When it comes to promoting environmental awareness, it turns out, we are not oceans apart. On May 25th, SGA, in conjunction with LA City Sanitation, helped prepare and organize the 24th annual Kids Ocean Day Adopt-A-Beach Clean Up at Dockweiler State Beach. The theme for this year’s beach clean up was “Come Together for the Ocean” and that’s what 4,000 Los Angeles students, teachers, and volunteers did.

So was it worth the weeks of preparation and planning, the exhausting day of organizing kids, teachers and volunteers, and the day-long promotion on social and traditional media?  The answer is unequivocally YES!

“I love participating in Kids Ocean Day. Seeing the smiles on the kids when they first get out of the bus really makes it all worthwhile. Those smiles remind me why we do what we do: to protect our environment and create a better place for generations to come,” Carolina Gonzalez, SGA Project Manager.

It was an incredible feat, but in the end, teaching school kids about the adverse impacts of pollution to the oceans and watersheds made it all worth it.  Students apply what they have learned in the classroom by using the beach clean up as a powerful and actionable step towards a healthier environment. The collected trash reduces the amount of non-biodegradable materials entering the oceans.

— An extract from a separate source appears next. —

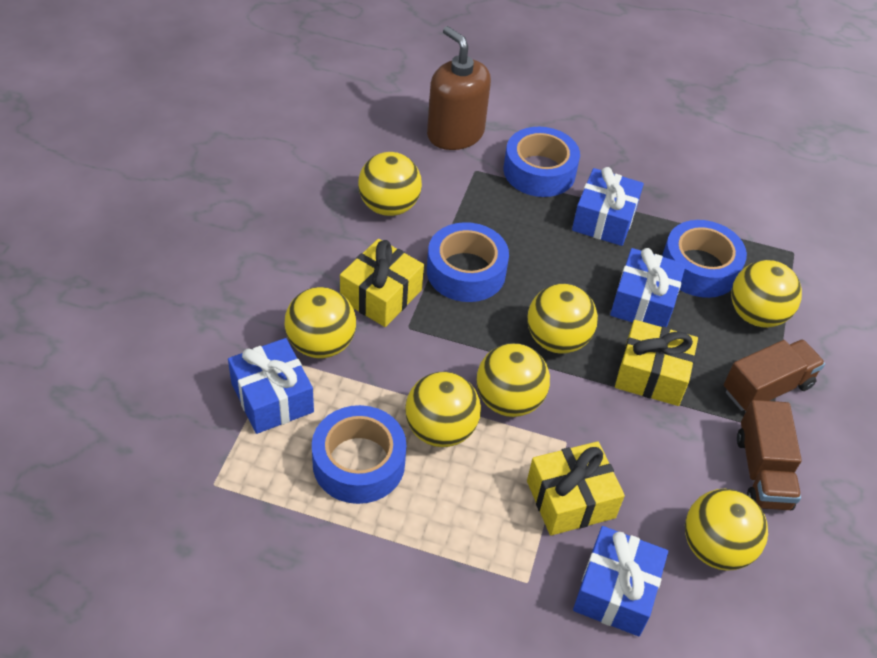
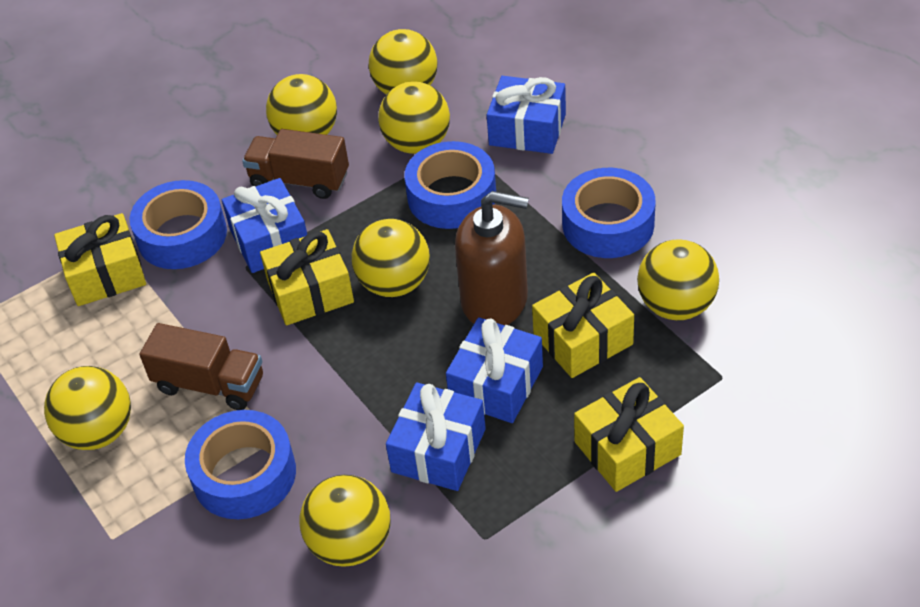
yellow gift: 3 -> 4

“Kids Ocean Day is one of my favorite events all year. After studying about ocean and water pollution in school, these kids get to take action about it, while seeing others join together to do it too. For some of these kids, it’s their first time at the beach. It’s great when kids get to see that what they’re learning in the classroom is relevant to the world outside of their school grounds and that they can make a positive change by taking an action as simple as picking up a piece of trash,” Angie Lee, Senior Outreach Specialist.

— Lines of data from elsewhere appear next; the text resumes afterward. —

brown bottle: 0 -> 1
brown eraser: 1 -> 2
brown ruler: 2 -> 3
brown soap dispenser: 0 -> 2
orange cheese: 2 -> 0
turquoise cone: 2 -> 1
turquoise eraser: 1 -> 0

Education is an essential part of environmental stewardship. In an era where more and more children are disconnected from the environment, it is important to make a real investment in hands-on environmental education and outdoor learning. Studies have shown that environmental education engages students in learning, raising test scores, and encouraging youth to pursue careers in environmental and natural resources. This event gives us the opportunity to  communicate the importance of responsible environmental governance to those who will be doing the governing long into the future.